I have always wanted to do something in media. It's hard to get in an actors' union so I started making music videos. I was filming artists and local rappers. I told them, "Just pay me $100 and I'll do your video." I had a video game review, I had a kids' show planned. But I just happened to see a picture of a Happy Meal on a pizza, and it was summertime ...

Which you had off, because you were a teacher.
Right. We put all this fast food on a pizza, we filmed it, then it sat on my computer from July to October, while I was still filming people's weddings. Finally we got it up. And in five days it got 90,000 views.

And you decided, "Hey, let's keep doing this."
Yeah. We did it a few more times, then we did Angry French Canadian. It must have been a slow news day in Canada, because a whole bunch of news outlets said, "But hey, these guys made a poutine–French toast sandwich." That one got 600,000 viewers. [So we said,] "Shit, we have to do this every week."

So you started releasing a video every Tuesday. How did you decide what to cover?
Yes, Tuesday, because that's kind of a shitty day, and the World of Warcraft servers have downtime that day. We were looking at the traffic for the French Canadian video—we noticed we had 80 percent Canadian viewers, 20 percent Americans. "Huh. Americans seem interested, why don't we try to get more of them? What's the most American thing you can think of?" Canadian Thanksgiving had just passed, American Thanksgiving was next, why not do something with turkeys?

How long did that take to pull off?
In between planning and deboning and making the stuffing, and smoking the whole thing at the end, that was two solid days, and $600 in meat. I didn't know if I was going to be able to pay for the whole thing on my credit card, so I put on my Facebook page, "Anyone who wants to come over and help us eat this thing, bring $10 to help pay for it." That's why there are all these strangers at the end of the TurBaconEpic video.

Did you ever go to cooking school? Your knife skills aren't bad.
Ha, in the last few videos, we outsourced to a professional chef. That's why that looks good.
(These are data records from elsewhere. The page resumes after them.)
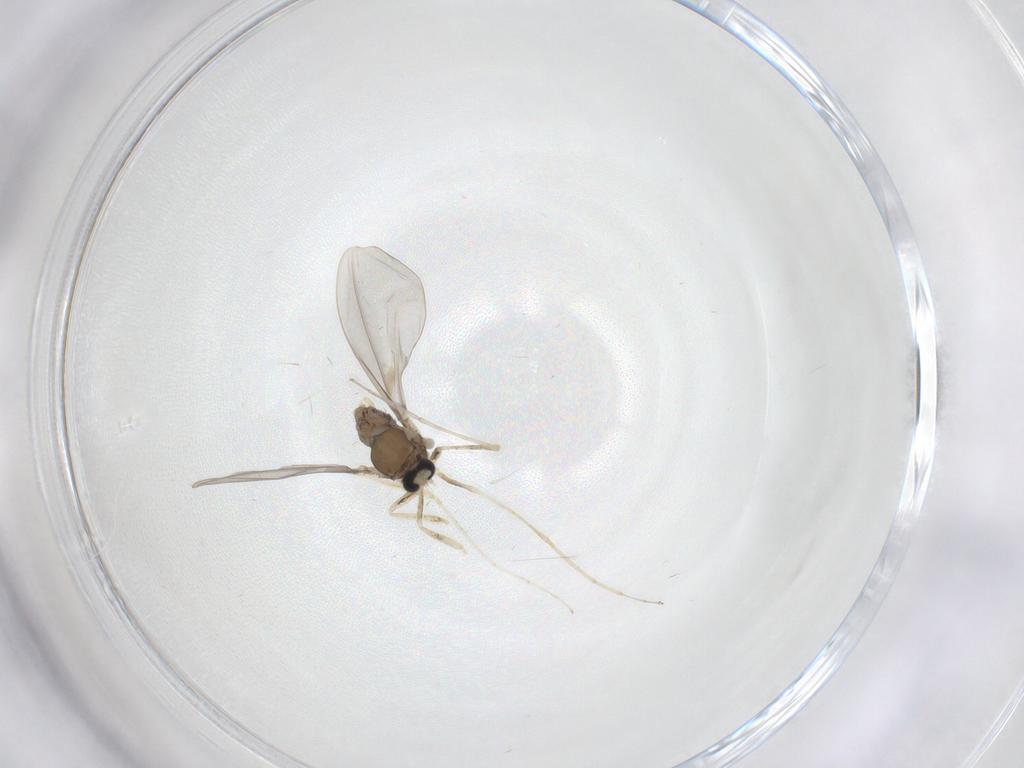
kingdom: Animalia
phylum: Arthropoda
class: Insecta
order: Diptera
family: Cecidomyiidae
Do people recognize you around town?
Yes, they do, and when they come up to my mom, she doesn't know quite what's going on but she says, "Yes, my son is the drunken bearded one on the Internet." Actually, my brother was at Dairy Queen wearing an Epic Meal Time shirt, and he looks a lot like me, so the guy at the counter said to him, "Bacon strips, bacon strips," and asked for his autograph. When my brother got his ice cream, the people in the store were watching him eat it like it was an event. It's good, except sometimes at fast-food restaurants we feel pressured to eat more food. Like, sometimes everyone wants to eat a salad.